Dans le grand potager administratif européen, les subventions agricoles ont toujours eu une réputation particulière : elles nourrissent les exploitants, irriguent les territoires ruraux et, parfois, font pousser des dossiers judiciaires avec une vigueur remarquable. L'EPPO — le Parquet européen — vient d'en cueillir un nouveau, en Croatie.

Le 7 mai 2026, l'EPPO a indiqué que 21 citoyens croates avaient été arrêtés, dont un fonctionnaire public en exercice et un ancien fonctionnaire public. Ces arrestations faisaient suite à 30 perquisitions menées la veille avec l'appui de 150 policiers. La cible : un soupçon de corruption et de fraude impliquant les fonds agricoles européens, notamment le FEADER (Fonds européen agricole pour le développement rural) et le FEAGA (Fonds européen agricole de garantie).

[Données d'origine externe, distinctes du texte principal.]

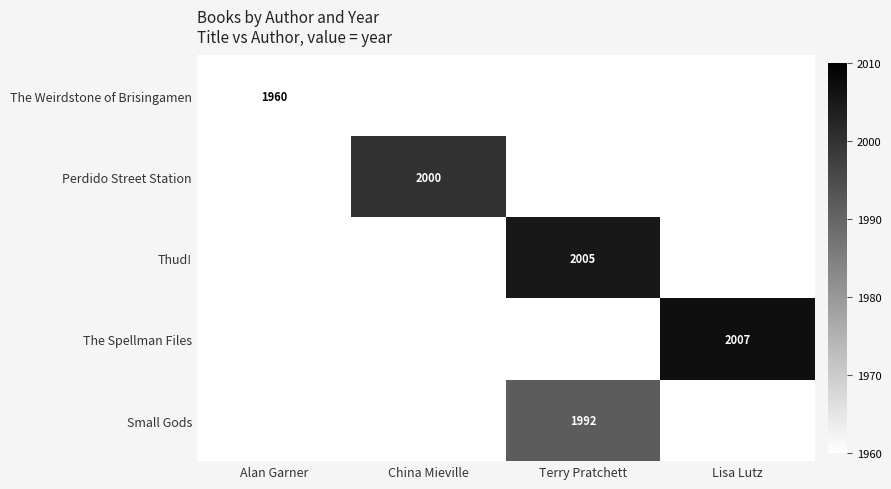

The value of The Weirdstone of Brisingamen at Alan Garner is 1960. True or false?

True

Un ancien conseiller au cœur du dossier

Selon l'EPPO, l'un des suspects principaux est un ancien conseiller expert au sein d'une branche de l'Agence croate de paiement pour l'agriculture, la pêche et le développement rural. Il est soupçonné d'avoir constitué, à partir de 2020, une association de personnes physiques et morales destinée à détourner les aides européennes. Le profil est classique : un fonctionnaire qui connaît les rouages internes du système de subventions, et qui aurait progressivement transformé sa connaissance technique en machine à frauder.

😏 Côté cynique
Le bon conseiller agricole connaît les règles. Le mauvais conseiller agricole aussi. La différence, c'est que le second sait où elles plient.

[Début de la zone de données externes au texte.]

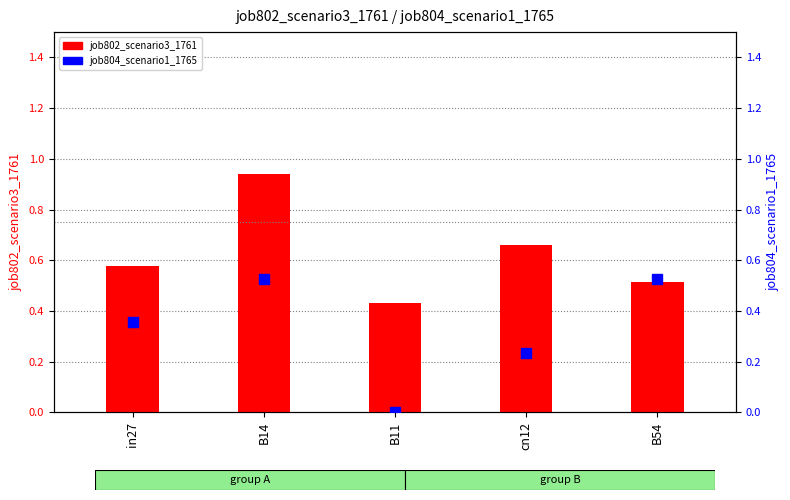

What is the average value of the job804_scenario1_1765 series?

0.3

Le mécanisme : surfaces gonflées, faux documents

Le mécanisme présumé est très concret. Les suspects auraient gonflé les surfaces agricoles déclarées dans les registres pertinents et produit de faux documents pour donner l'apparence d'activités agricoles réelles. L'EPPO cite notamment de fausses factures et — détail savoureux — des faux tests de sol, ces analyses techniques censées certifier la fertilité et la qualité agronomique d'une parcelle.

Champ de blé — illustration
Photo : Wikimedia Commons — Un champ de blé. Les vrais existent. Selon l'EPPO, certains de ceux qui apparaissaient dans les dossiers de demande de subvention croates… un peu moins.

Quand on déclare 100 hectares au lieu de 30, ou qu'on certifie des cultures qui n'ont jamais été semées, le système européen verse les aides en fonction de chiffres falsifiés. La fraude est invisible à l'œil nu pour qui ne fait pas de contrôle terrain. Et le contrôle terrain est précisément ce que les agences nationales sont censées garantir — d'où l'importance du suspect interne.

Le rôle de l'EPPO

L'EPPO (European Public Prosecutor's Office) est un organe indépendant créé en 2021 pour enquêter et poursuivre les infractions portant atteinte aux intérêts financiers de l'Union européenne. Il fonctionne en lien avec les autorités nationales mais possède sa propre autorité de poursuite. C'est une réponse institutionnelle à un constat ancien : les fraudes aux fonds européens étaient mal poursuivies par les seuls procureurs nationaux, qui n'avaient ni l'expertise transnationale ni toujours la volonté politique.

Depuis sa création, l'EPPO a multiplié les annonces de coups de filet — sur la TVA douanière, les subventions agricoles, les fonds COVID, les marchés publics financés par l'UE. Le dossier croate s'inscrit dans cette routine désormais bien rodée. L'avantage politique secondaire est aussi évident : montrer que Bruxelles défend l'argent du contribuable européen, à un moment où les eurosceptiques accusent l'UE de laisser fuir les fonds.

😏 Côté cynique
Quand l'EPPO descend dans une coopérative agricole avec 150 policiers, c'est qu'il y avait peut-être autre chose dans les sacs de blé que du blé.

Ce qu'il faut retenir

Les 21 suspects bénéficient de la présomption d'innocence. L'enquête est en cours, les charges devront être confirmées par une cour, et la procédure pénale croate suit son cours. Mais l'opération en elle-même illustre deux faits structurels : (1) la complexité administrative des aides PAC européennes crée mécaniquement des opportunités de fraude ; (2) la coordination judiciaire européenne via l'EPPO permet désormais d'attaquer ces fraudes avec une intensité qui n'était pas possible avant 2021.

Pour le contribuable européen, le message est clair : son argent agricole part en partie dans les champs, et en partie — plus rarement, mais réellement — dans des combines bien ficelées. Quand l'EPPO arrête 21 personnes en une opération, c'est ce deuxième flux qu'on tente de tarir.